◆ **Document text**
== Segment start ==

    Mark Twain used to kid that anything is possible in America so long as you are ignorant and confidence. But, the truth is that our national character has been carved from a history of risk taking by what the Irish call “chancers” who crossed oceans for the opportunity to try something new. Americans may actually be genetically engineered to be optimistically experimental. Seriously, somebody ought to a rigorous study of the immigration patterns and genetic selection mechanisms that created the current U.S. population – we were bred from generations of hope-inspired risk takers.

    We are proud of the fact that we take decisive action. We admire those who dare to innovate and we understand that innovation entails making mistakes. Even at the beginning, America was philosophically predisposed toward taking chances. While the great principles of American democratic thought weren’t haphazardly thrown together, they did, and do, embody a liaise faire concept of decision making. The whole idea of the marketplace of ideas is that there will be successes AND failures and we will learn faster and grow stronger because we have dared to make mistakes. Mahatma Gandhi, a student of government who held the American system in high regard, believed “freedom is not worth having if it does not include the freedom to make mistakes.”
== Segment end ==
◆ **Extracted entries**
== Segment start ==
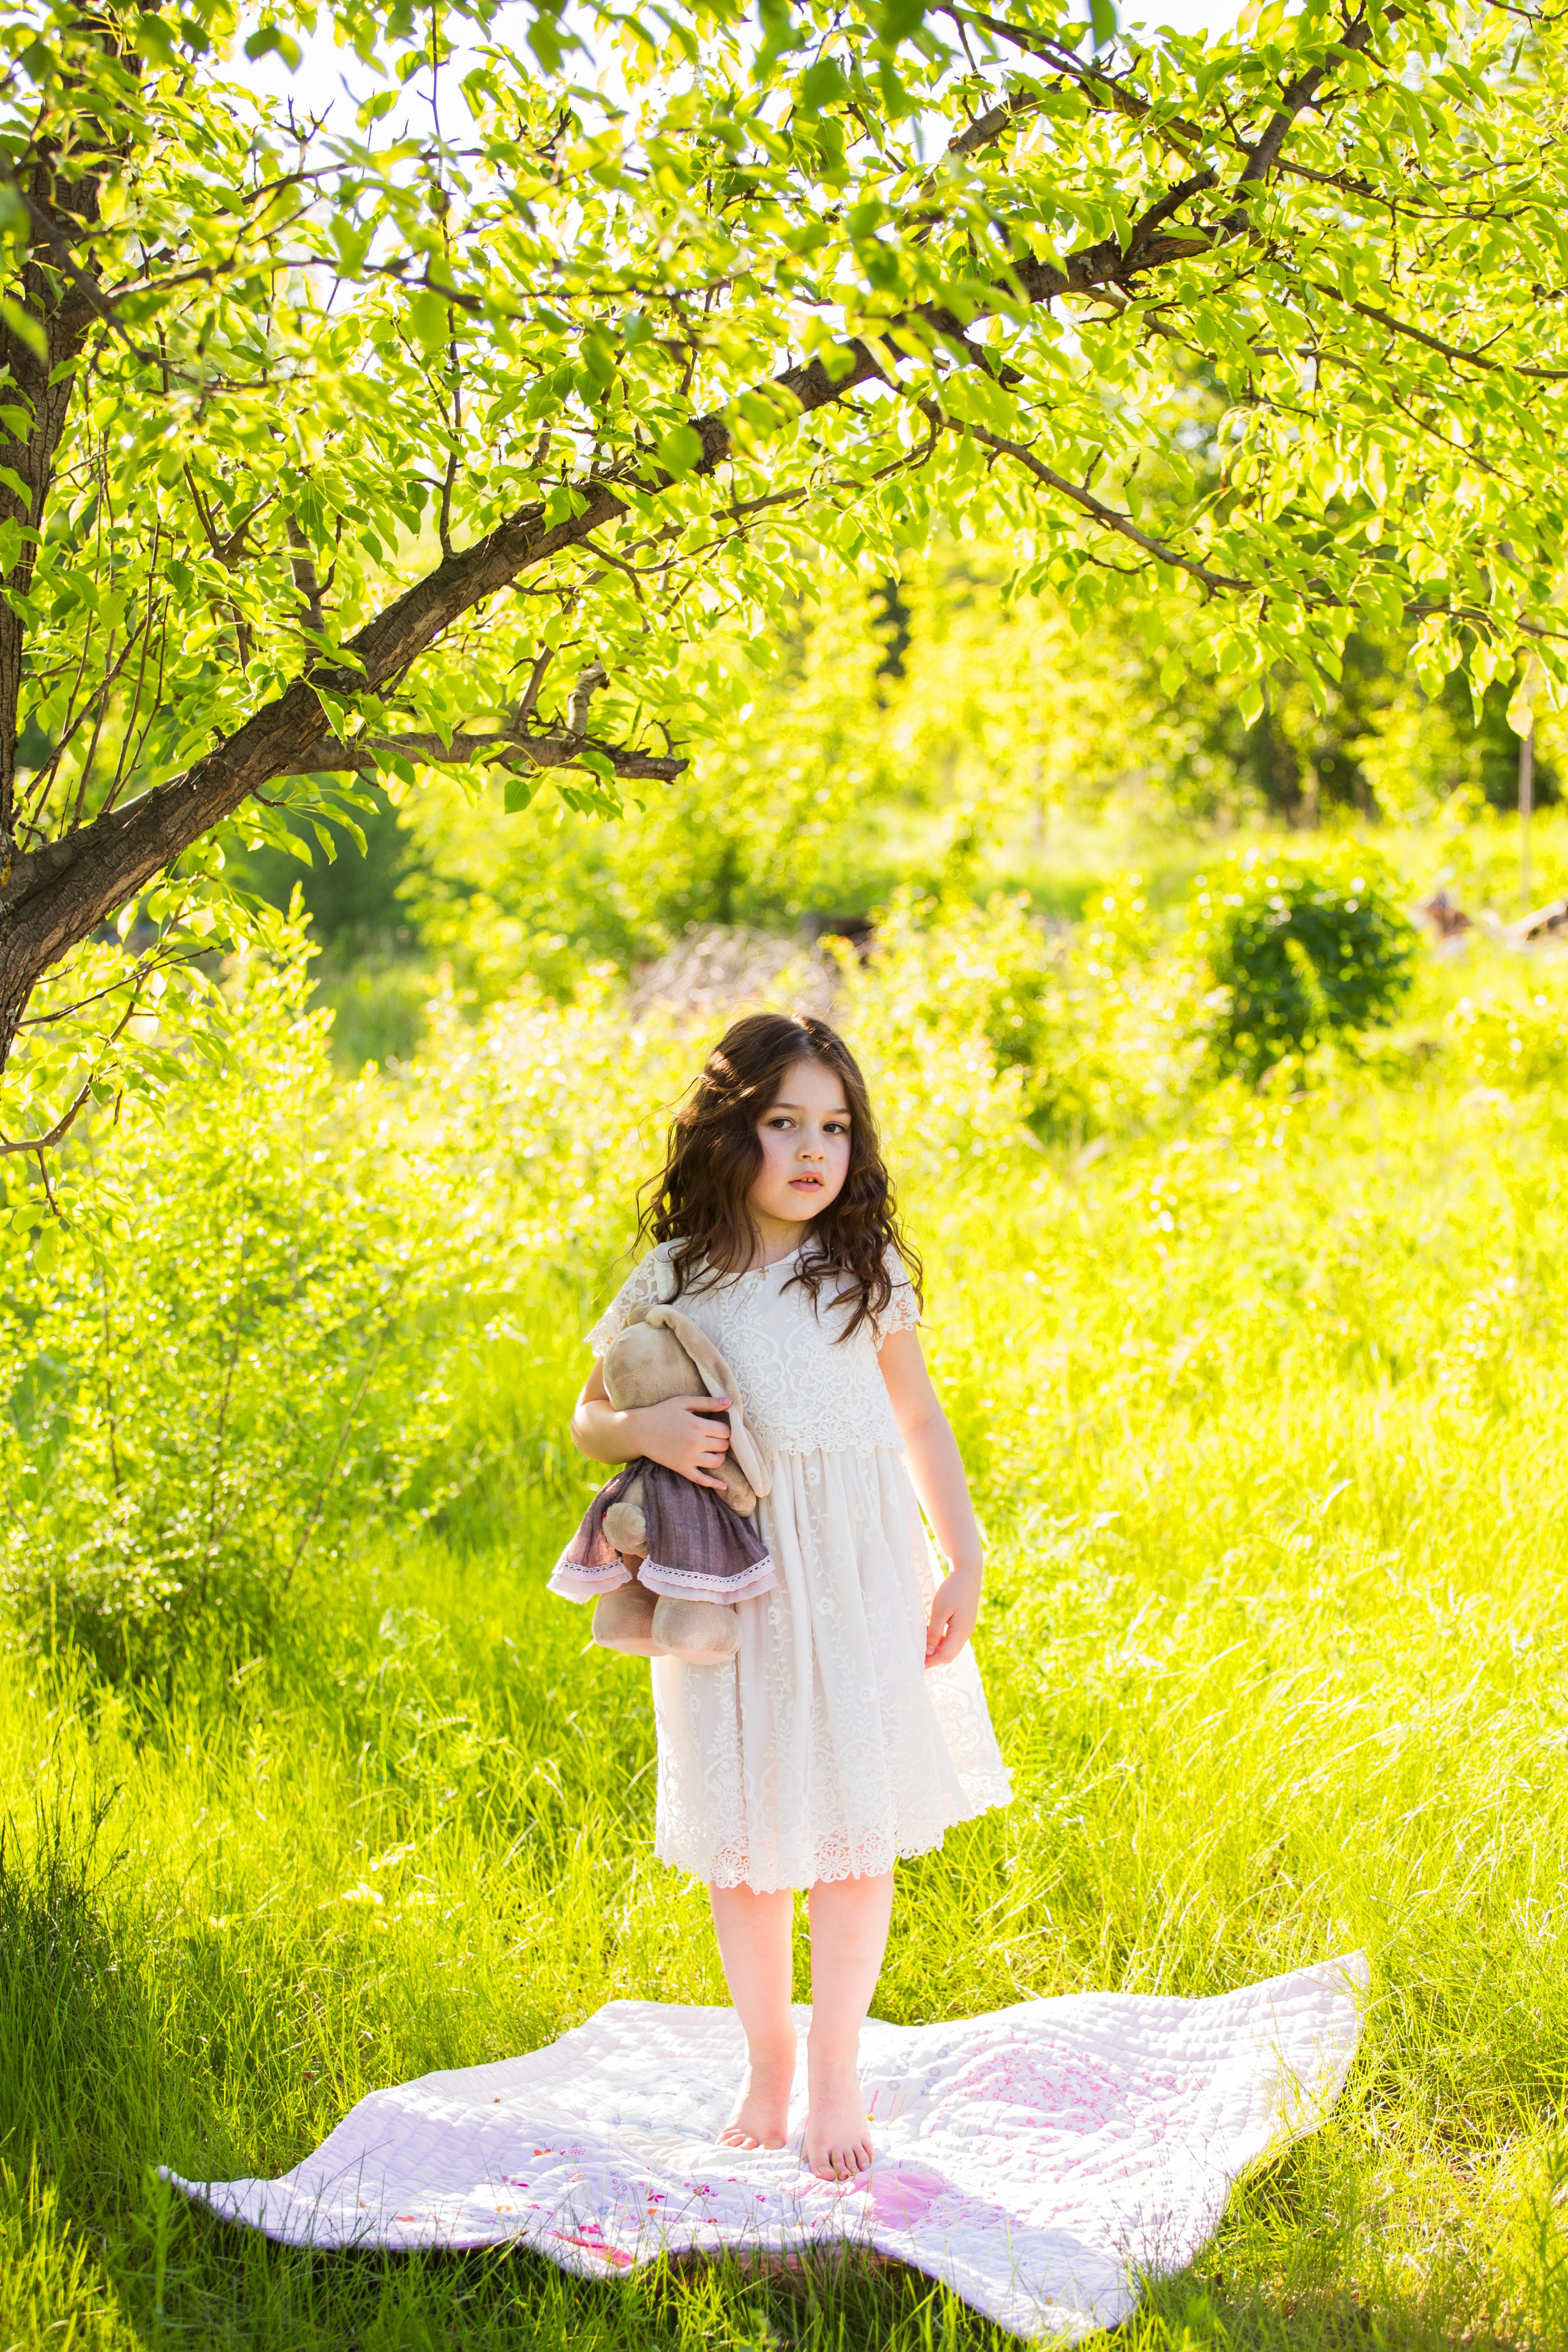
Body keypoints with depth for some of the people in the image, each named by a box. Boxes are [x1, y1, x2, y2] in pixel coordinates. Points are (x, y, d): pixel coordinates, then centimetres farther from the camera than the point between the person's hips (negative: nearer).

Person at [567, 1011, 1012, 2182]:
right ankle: (767, 2072, 27)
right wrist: (648, 1431, -15)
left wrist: (966, 1559, 7)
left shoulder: (870, 1271, -1)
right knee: (744, 1846, 9)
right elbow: (590, 1416, 8)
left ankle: (836, 2074, 19)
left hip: (861, 1579, 0)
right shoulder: (675, 1281, -3)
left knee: (860, 1837, 4)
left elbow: (919, 1417, 10)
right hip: (730, 1584, 0)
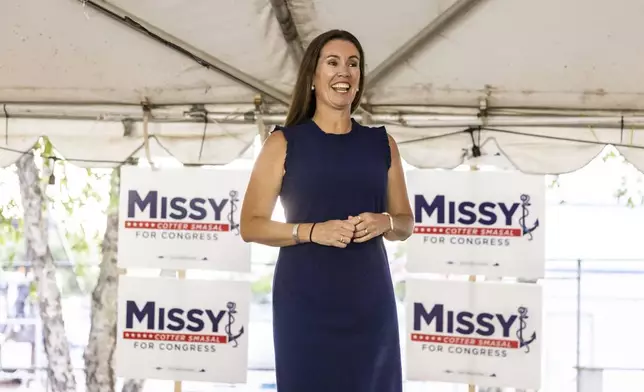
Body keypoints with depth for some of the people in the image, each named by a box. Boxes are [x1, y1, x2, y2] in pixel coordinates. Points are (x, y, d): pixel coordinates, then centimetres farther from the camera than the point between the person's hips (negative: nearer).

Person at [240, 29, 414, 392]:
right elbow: (250, 225, -1)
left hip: (369, 297, 3)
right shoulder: (284, 143, 2)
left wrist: (384, 223, -6)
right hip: (305, 298, -2)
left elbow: (406, 223, 16)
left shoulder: (381, 143, 10)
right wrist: (311, 231, -15)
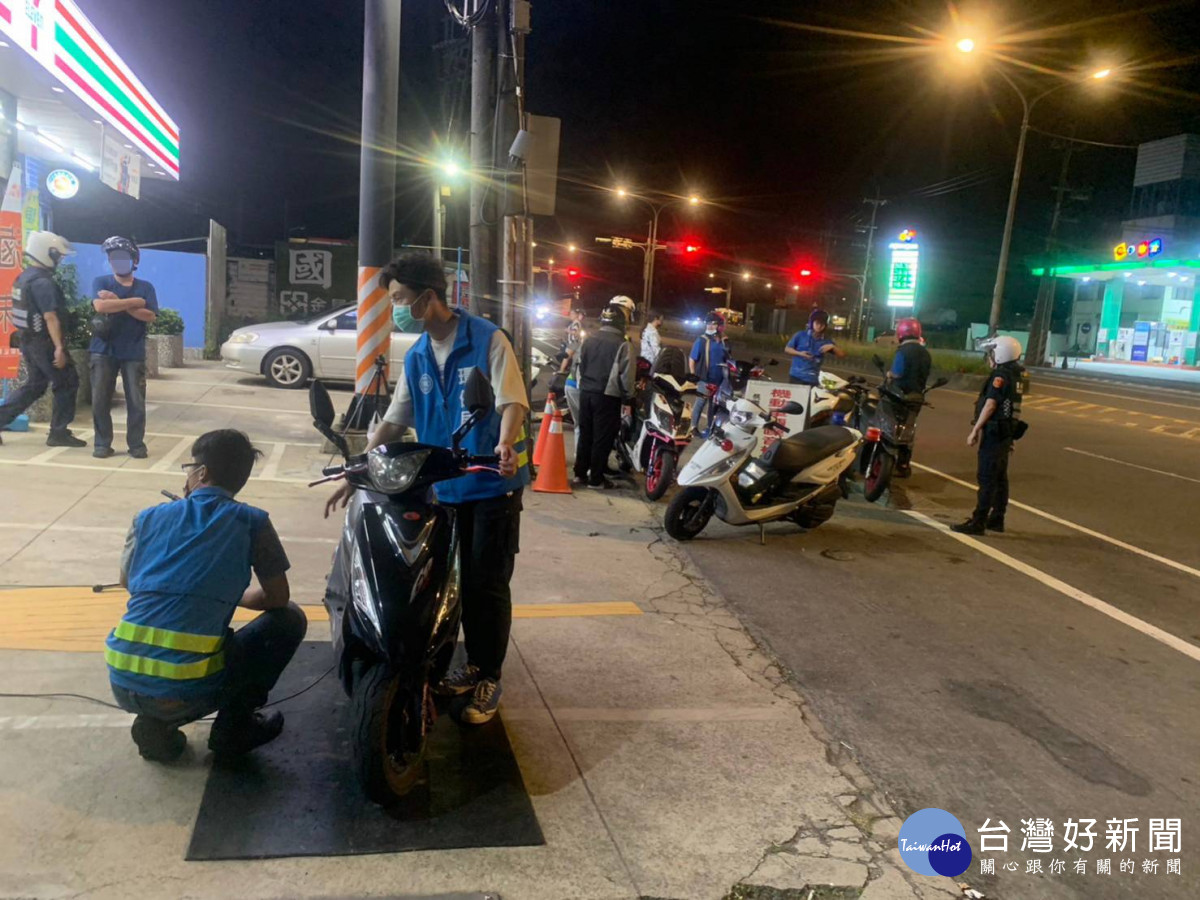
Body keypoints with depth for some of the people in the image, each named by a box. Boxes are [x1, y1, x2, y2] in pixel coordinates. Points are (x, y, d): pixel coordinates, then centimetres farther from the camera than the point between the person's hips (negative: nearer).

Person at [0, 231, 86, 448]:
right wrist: (59, 347, -27)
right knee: (67, 384, 2)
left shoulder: (23, 278, 13)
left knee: (33, 386, 17)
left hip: (28, 340, 9)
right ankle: (58, 433, 5)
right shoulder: (43, 282, -19)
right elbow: (50, 317, -25)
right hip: (44, 342, -9)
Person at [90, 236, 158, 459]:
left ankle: (136, 444, 9)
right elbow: (101, 306, -15)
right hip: (104, 350, 0)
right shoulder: (101, 282, 5)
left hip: (134, 353, 0)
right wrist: (134, 302, -12)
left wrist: (118, 303, -13)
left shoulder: (145, 287, 7)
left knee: (136, 401, 0)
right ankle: (102, 444, 11)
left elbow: (150, 316, -7)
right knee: (100, 400, 1)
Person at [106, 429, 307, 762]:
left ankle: (155, 725, 16)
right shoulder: (251, 522, 0)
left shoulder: (149, 517, 9)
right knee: (290, 618, 16)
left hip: (123, 685, 5)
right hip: (188, 691, -4)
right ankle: (233, 727, 16)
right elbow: (278, 598, 8)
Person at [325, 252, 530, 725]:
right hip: (447, 486, 6)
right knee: (461, 581, 14)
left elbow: (512, 401, -17)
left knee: (489, 584, 0)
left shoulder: (487, 340, -10)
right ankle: (473, 664, 30)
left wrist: (506, 444, -37)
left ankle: (490, 678, 15)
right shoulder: (416, 358, 9)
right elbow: (394, 421, 10)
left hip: (494, 482, -6)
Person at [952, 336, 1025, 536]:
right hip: (1007, 431, 10)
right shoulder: (1016, 375, 14)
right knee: (1000, 477, 14)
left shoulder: (1001, 375, -15)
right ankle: (997, 519, 21)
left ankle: (978, 522, -9)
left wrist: (975, 431, -18)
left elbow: (990, 405, -21)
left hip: (995, 431, -10)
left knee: (987, 478, -10)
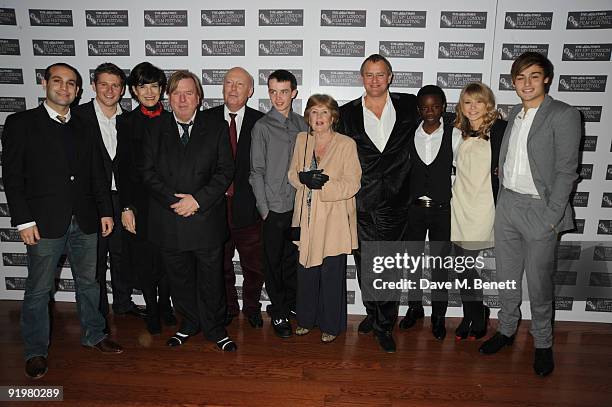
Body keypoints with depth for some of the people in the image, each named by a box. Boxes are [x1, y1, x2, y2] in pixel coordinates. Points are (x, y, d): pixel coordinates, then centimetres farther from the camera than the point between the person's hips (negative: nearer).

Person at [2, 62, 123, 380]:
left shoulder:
== Segment end ==
◆ **Problem statement**
Continue the essay on Americans' readiness to take risks and make mistakes, picking up after its final sentence.

◆ **Answer to the problem**
    Yes, our optimism gets the better of us sometimes. And yes, the rest of the world is generally more careful than we are (though the Chinese seem to have taken the American philosophy of quick production and rapid innovation to a new level). And no, we shouldn’t encourage our Congressmen or our children to make stupid mistakes. What we need, is to devise a means of allowing decisionmakers to make mistakes without being stupid about it.

    Clear concise legislative impact statements could improve the public’s understanding of the issues and help improve the public discuss about what we ought to be doing. Of course how we, the people, choose to use such impact statements would make all the difference. If we were to continue to just push for quick decisive action (as is our predilection) the statements might not prove as useful as one would hope.

  3. Taking this a little further . . . the Congressional Budget Office already does budget impact statements and most state legislatures also do some sort of fiscal impact statement, some (Ohio, for example) even go so far as to evaluate the overall impact on municipal governments. But as far as I can tell, you have to go down under to Australia and New Zealand to find legislative bodies that have formal structures for not only eliciting public input, but sytematically processing, analyzing and using that public input before passing legislation. Both Australia and New Zealand have regulatory impact offices that evaluate the total impact of both regulations and legislation as inputs into the regulatory and legislative processes. It seems that the process is similar to the Rulemaking/Regulatory proceedures for U.S. federal agencies. The government’s idea is published and public, industry, and NGO feedback is gathered. A report is done and a recommendation is made.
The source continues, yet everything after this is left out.